Has anyone noticed that skew-joins aren't working on Hive 0.11 / Hadoop 0.23?
I've been running the TPC-h benchmarks against Hive 0.11, and I see that none of the queries run through if hive.optimize.skewjoin is set to true.
I initially ran into problems like the following:
Ended Job = job_1371646843240_1214
java.io.FileNotFoundException: File hdfs://fstaxxx.yyy.yahoo.com/tmp/hive_2013-07-12_03-22-31_737_6843191588894968654/-mr-10004/hive_skew_join_bigkeys_0 does not exist.
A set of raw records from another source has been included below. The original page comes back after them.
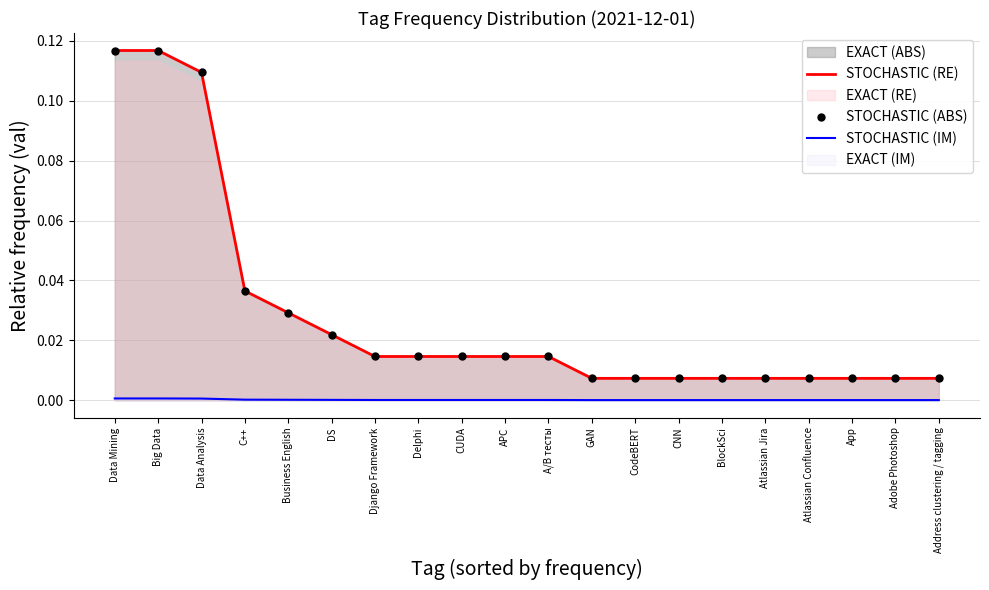

True or false: STOCHASTIC (IM) has more than 0 points higher than both neighbors.

False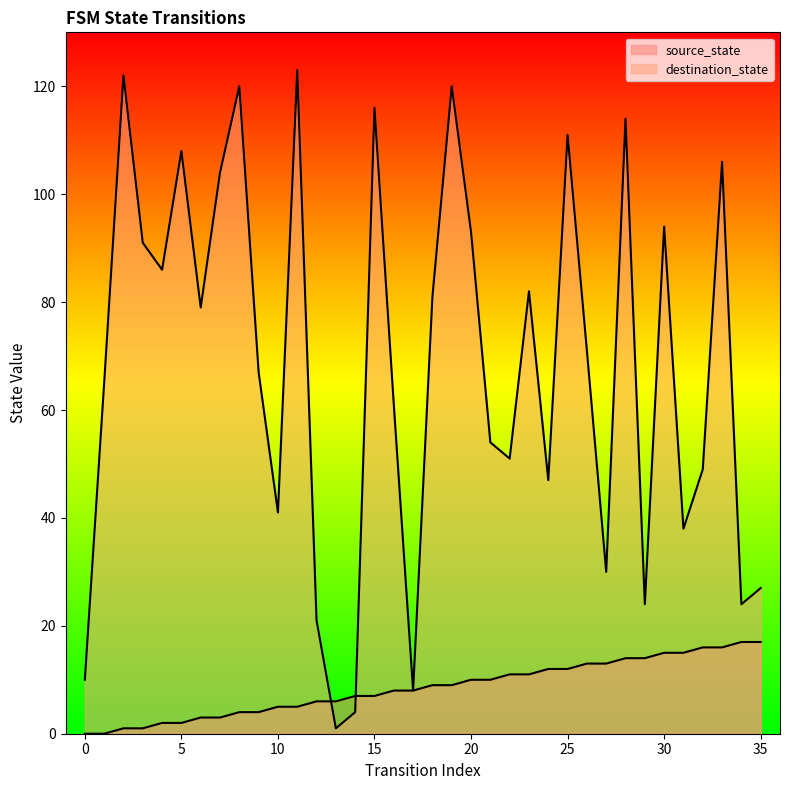

How many times do destination_state and source_state cross each other?

2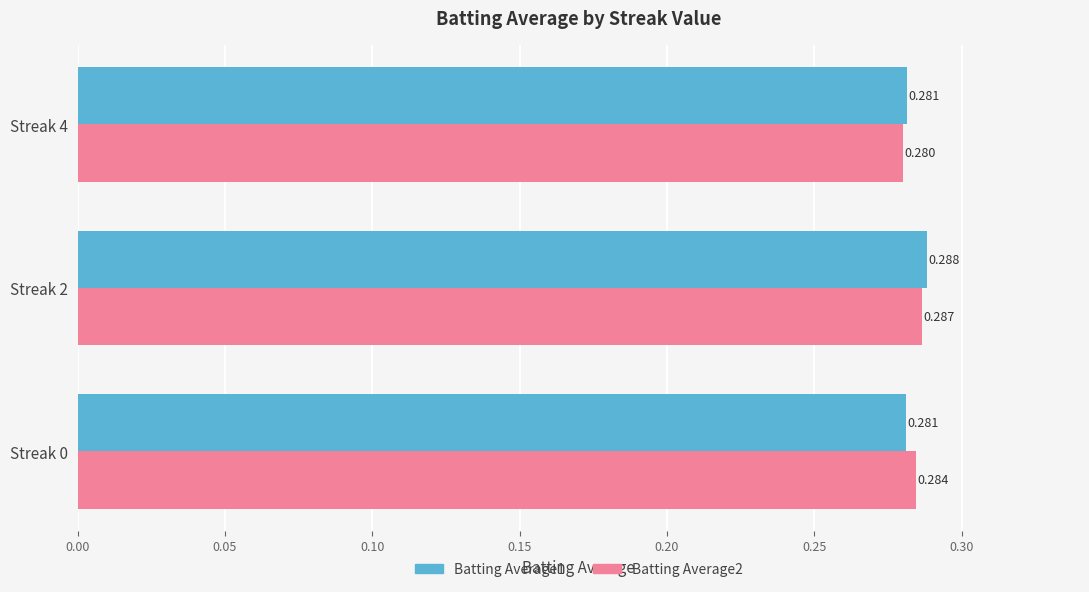

How many data points does each series have?

3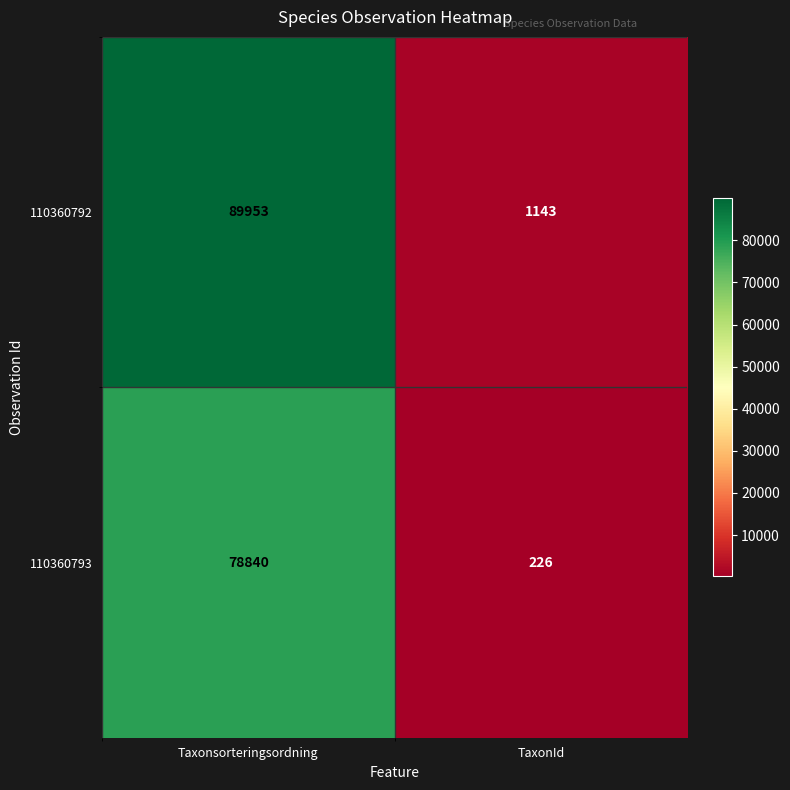

Which label corresponds to the largest value in the chart?

Taxonsorteringsordning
Patching Hive 0.11 with HIVE-4646 resolved that problem.
What I see now is that a couple of stages of the query run through successfully, after which I get the following message, and the remaining stages are skipped.
2013-07-12 23:21:02,164 Stage-3 map = 100%, reduce = 100%, Cumulative CPU 15985.47 sec
MapReduce Total cumulative CPU time: 0 days 4 hours 26 minutes 25 seconds 470 msec
Ended Job = job_1371646843240_1295
Stage-10 is filtered out by condition resolver.
MapReduce Jobs Launched:
Job 0: Map: 380 Reduce: 118 Cumulative CPU: 15900.35 sec HDFS Read: 24574270287 HDFS Write: 4925478398 SUCCESS
Total MapReduce CPU Time Spent: 0 days 4 hours 25 minutes 0 seconds 350 msec
Time taken: 109.411 seconds
FAILED: SemanticException [Error 10001]: Line 10:5 Table not found 'q16_tmp_cached'
In this particular case, the query is q16_parts_supplier_relationship.hive, part of which looks like:
create table q16_tmp_cached as
p_brand, p_type, p_size, ps_suppkey
partsupp ps join part p
p.p_partkey = ps.ps_partkey and p.p_brand <> 'Brand#45'
and not p.p_type like 'MEDIUM POLISHED%'
join supplier_tmp_cached s
ps.ps_suppkey = s.s_suppkey;
If I can isolate the problem to a smaller test-case, I'll raise a JIRA. I was hoping one of you might have seen this already, or might have a better handle of how skew-joins work in Hive 11.